I credit my mechanical improvement to my tutor Mikey. The Berkeley graduate spent hours working with me, forcing me to memorize the various grammar rules for the English section of the test. Slowly, throughout the first semester of junior year, I picked them up. I was able to work through the English section with relative ease. I was proud of myself for improving this much. I went from below average to near perfect on the section, it was clear my mechanics had improved. What I had not realized, though, is how it transferred over to my writing.
Ms. Everett is notorious at my high school for having the hardest class. At the end of the semester, kids smiled if they finish with a C. So obviously, I was worried that my GPA would plummet going into her class. And, after the first week, my concerns came to fruition; my first pop-quiz grade earned me a solid 8%, a terrifyingly low score (even for me), which jolted me to my senses and made me realize that I always need to be prepared. Regardless of how prepared I was, it didn’t stop me from getting a C on the quiz the following day. There was little feedback on my short answer questions, so I scheduled a meeting with her. Even though this was the first one-on-one conversation I had with her, she treated me like I was an old student of hers – she got straight to the point. She told me my mechanics are off, that I change tenses, I can’t transition among other things. I knew I had to put in work if I wanted to succeed, and that is exactly what I did.
I spent countless lunch periods and after school sessions meeting with her. After every assignment, I stayed in her room asking for feedback. As the semester continued, I felt my writing anxiety slip away and it was clear to me, that perhaps, my writing was improving. The combination of Mikey’s ACT prep and Ms. Everett’s one-on-one sessions, scary as they were, made me much more confident.

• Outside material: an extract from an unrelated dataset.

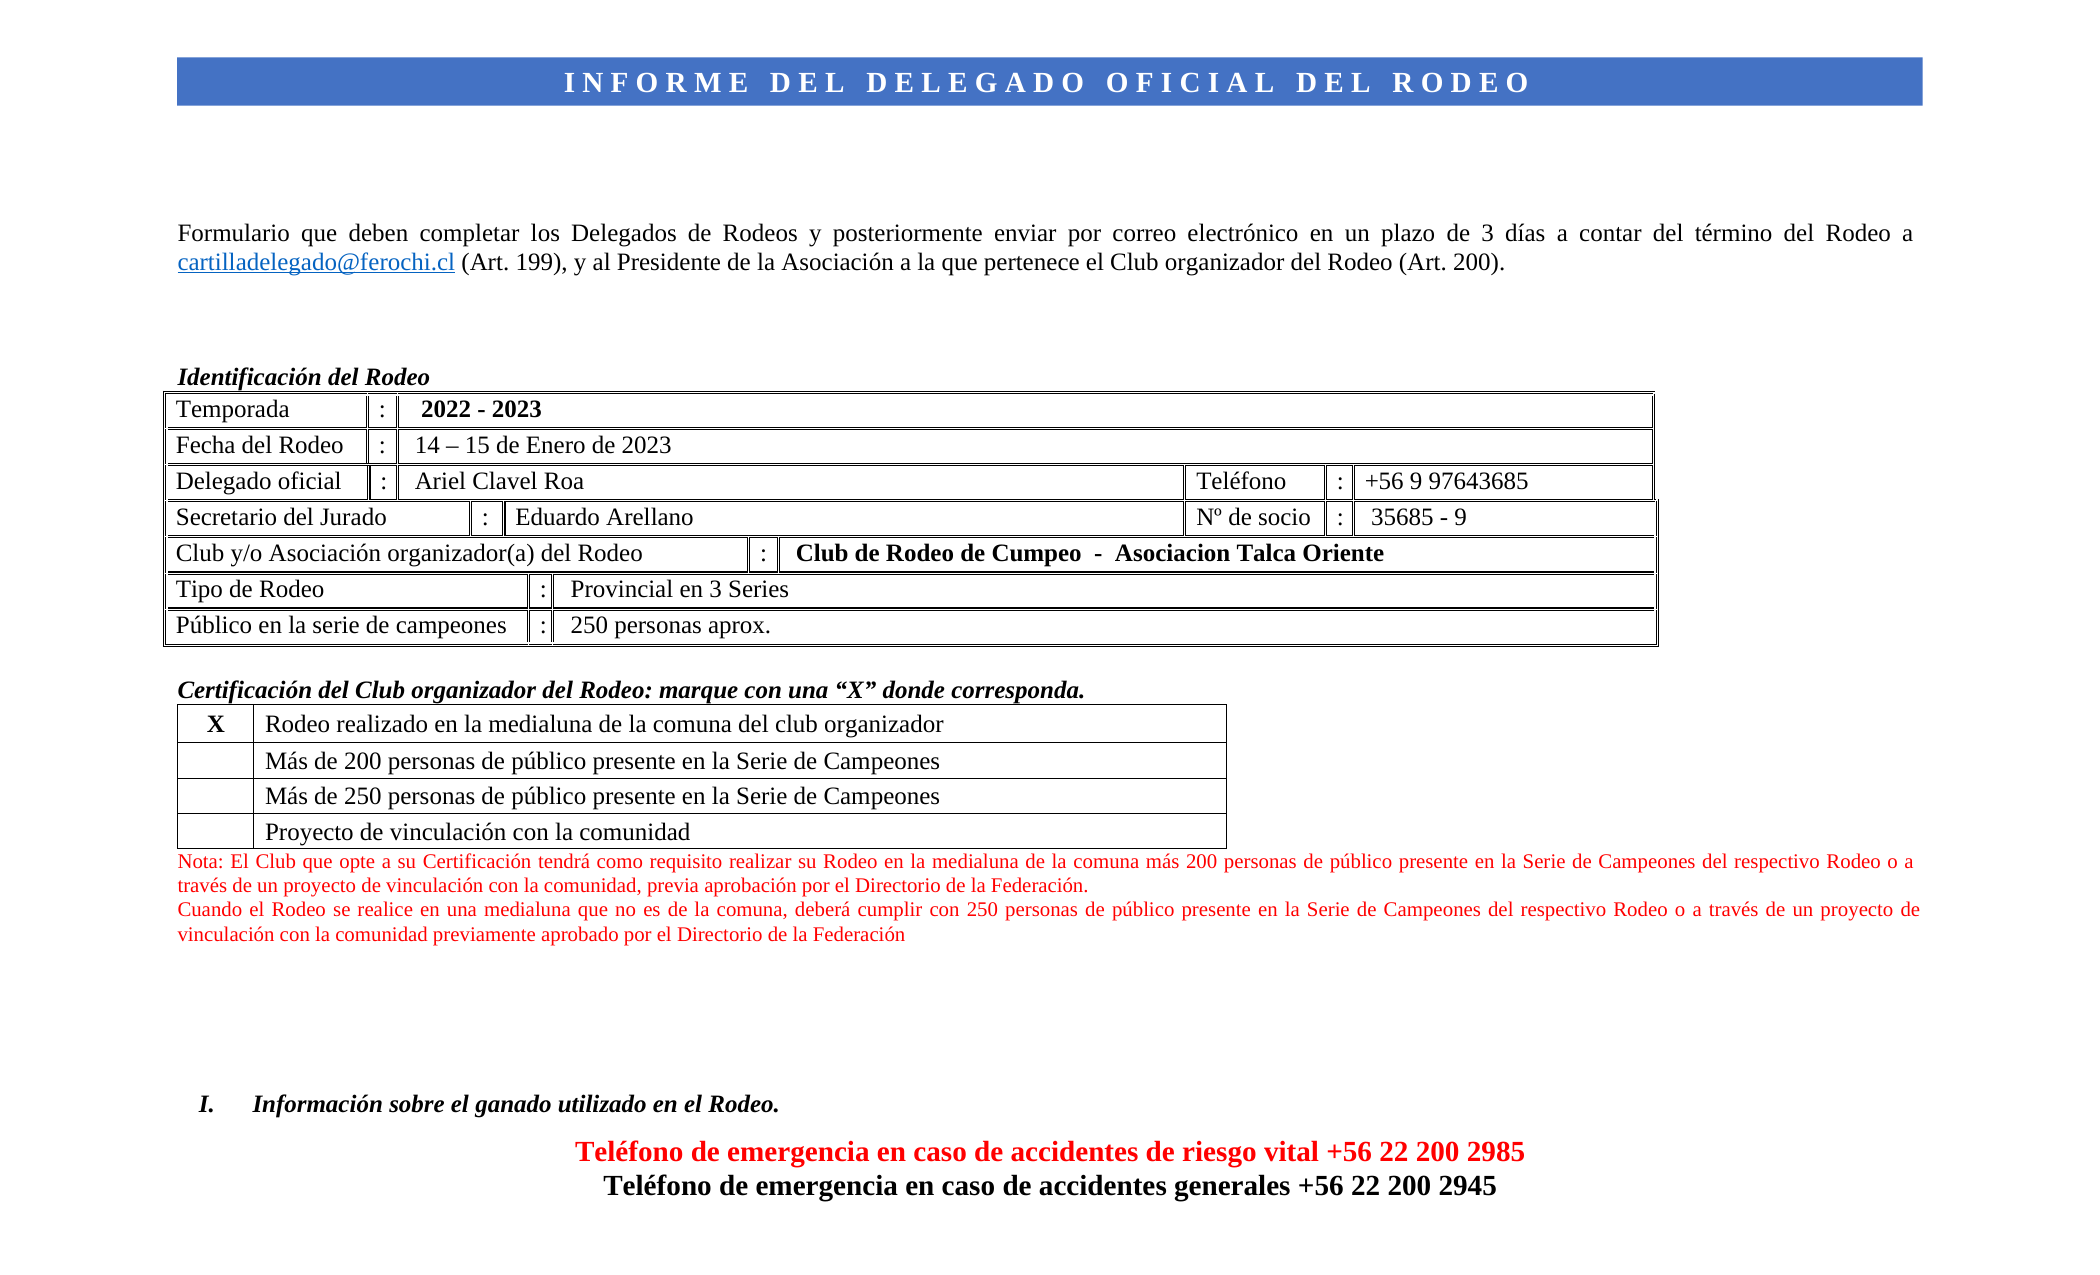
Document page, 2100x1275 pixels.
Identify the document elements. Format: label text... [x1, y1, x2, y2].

Once it hit me, to write about my brother, I Instantly began to type all ideas I could on the page. My brother has autism, but I knew writing about just that was not enough. I didn’t want it to be a pity, sob story, but I wanted to write so other people were able to understand what it was like having an autistic sibling. I wanted to combine something ordinary and unique to me with a story about my brother. I decided to write about Scuba Diving.
Diving is euphoric for me. I love knowing I may be looking at something no one else has seen: the first to explore a cave or see a lionfish claim new territory. I’ve even developed an interest in underwater photography, taking pictures of scenes that no one would otherwise see. But the most special part of diving for me is the time I share with my family – especially my brother Jack, who’s always my dive buddy. Although Jack sometimes struggles to be understood in everyday life, below the surface his fidgets and social awkwardness disappear. Instead, he joins me in exploring underwater caves, and together we thrive in our own secret world.
Finally, I had finished. It was time for another pair of eyes to read my work. Before showing my College Counselor, Ms. Everett, or Mikey, I wanted my mom to read it. I knew the risk of showing her first. I could already hear the “I don’t like this, let’s do another topic” before I handed her my laptop. I was prepared for failure. But that didn’t happen. In fact, she didn’t say a word. She looked up with a tear in her eye, hugged me, and said “I love you.”
That was the main moment that brought confidence to my writing. Mikey and Ms. Everett were pivotal to my growth as a writer, but it was my mom’s approval and love that put me over the edge.